Pemerintah Harus Berani Bekukan Aplikasi Transportasi Online
jpnn.com, JAKARTA - Lemahnya sikap pemerintah dalam mengatur aplikator transportasi berbasis online menimbulkan banyak persoalan di masyarakat.
Bertumpuknya persoalan terkait transportasi berbasis online baik itu angkutan roda dua maupun roda empat tidak jelas arah dan tujuan penyelesaiannya.
Peraturan Menteri Perhubungan (Permenhub) Nomor 108 Tahun 2017 Tentang Penyelenggaraan Angkutan Orang Dengan Kendaraan Bermotor Umum Tidak Dalam Trayek yang efektif berlaku mulai 1 November 2017 dengan harapan agar tidak terjadi kekosongan hukum ternyata tidak memberikan solusi atas polemik yang terjadi.
Menanggapi hal tersebut, Direktur Eksekutif Perhimpunan Advokat Pro Demokrasi (PAPD) Agus Rihat P Manalu menyampaikan bahwa solusi untuk menyelesaikan masalah angkutan berbasis online tidak sesulit yang dibayangkan hanya perlu itikad baik pemerintah untuk mengatur persoalan ini apakah negara mau berpihak kepada rakyat atau kepada pemilik modal.
Persoalan ini bisa diselesaikan apabila ada komunikasi yang baik lintas kementerian karena bukan hanya menjadi persoalan di Kementerian Perhubungan saja tetapi harus melibatkan Kementerian Hukum dan HAM, Kementerian Tenaga Kerja, Kementerian Keuangan dan juga Kementerian Komunikasi dan Informasi.
“Kami di PAPD menerima banyak pengaduan terkait dengan keresahan atas ketidakadilan dan kesewenang-wenangan yang mereka rasakan tanpa bisa berbuat apa-apa. Mereka sudah bekerja semaksimal mungkin, akan tetapi tidak ada payung hukum yang melindungi mereka," kata Agus Rihat dalam pernyataan persnya, Minggu (18/3).
"Ada dari mereka yang mengalami kecelakaan di jalan saat sedang bekerja mengantarkan penumpang tetapi aplikator lepas tangan dan ujung-ujungnya malah yang bersangkutan di-suspend oleh aplikator tanpa alasan yang jelas tanpa melakukan investigasi terlebih dahulu, serta tidak diberi kesempatan untuk melakukan pembelaan diri,”
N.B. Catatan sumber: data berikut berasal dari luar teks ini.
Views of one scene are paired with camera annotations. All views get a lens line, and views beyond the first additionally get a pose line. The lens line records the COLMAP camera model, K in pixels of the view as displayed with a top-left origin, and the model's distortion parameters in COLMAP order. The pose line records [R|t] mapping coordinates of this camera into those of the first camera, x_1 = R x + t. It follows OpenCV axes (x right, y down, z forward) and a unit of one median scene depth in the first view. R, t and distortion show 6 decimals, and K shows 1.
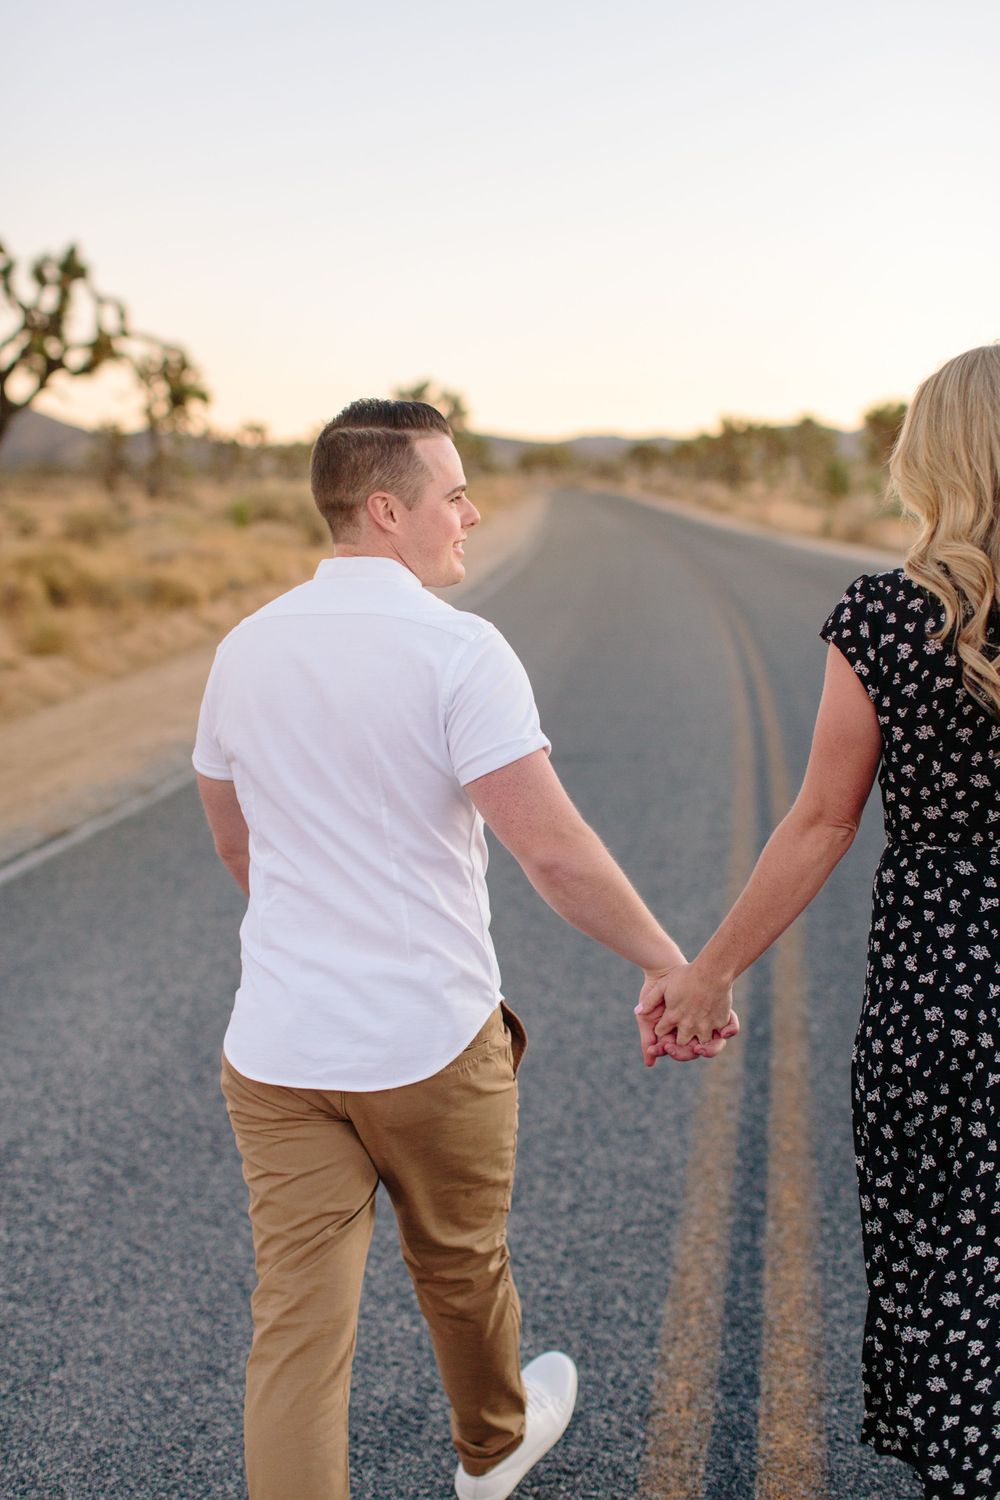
lens RADIAL K [[2139.8, 0, 498.4], [0, 2139.8, 747.8], [0, 0, 1]] dist [0.023203, 0.000000]
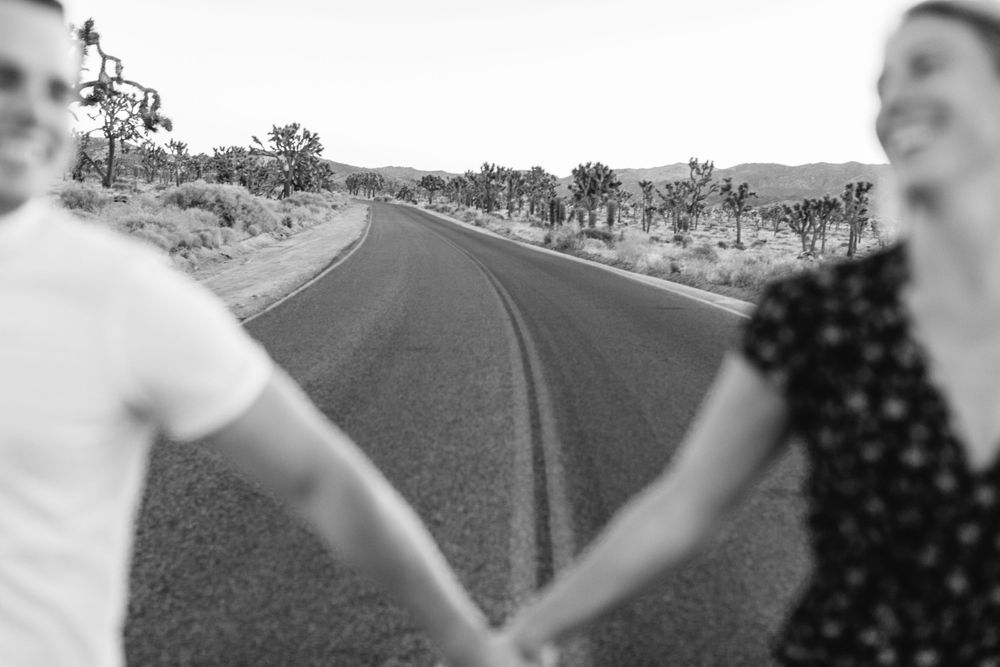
lens RADIAL K [[1426.5, 0, 500.4], [0, 1426.5, 334.3], [0, 0, 1]] dist [0.023203, 0.000000]
pose [[0.989720, 0.068225, 0.125696, -0.090716], [-0.064404, 0.997337, -0.034221, 0.053959], [-0.127696, 0.025774, 0.991478, -0.351112]]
Ditambahkan oleh Agus Rihat, para driver online ini juga merupakan pekerja yang harus dilindungi oleh negara. Jangan dengan mengatakan mereka sebagai mitra aplikator lalu mereka dianggap sebagai pengusaha, sehingga hak-hak mereka sebagai pekerja dikesampingkan dan aplikator lepas tangan dari kewajiban pemenuhan hak-hak pekerja.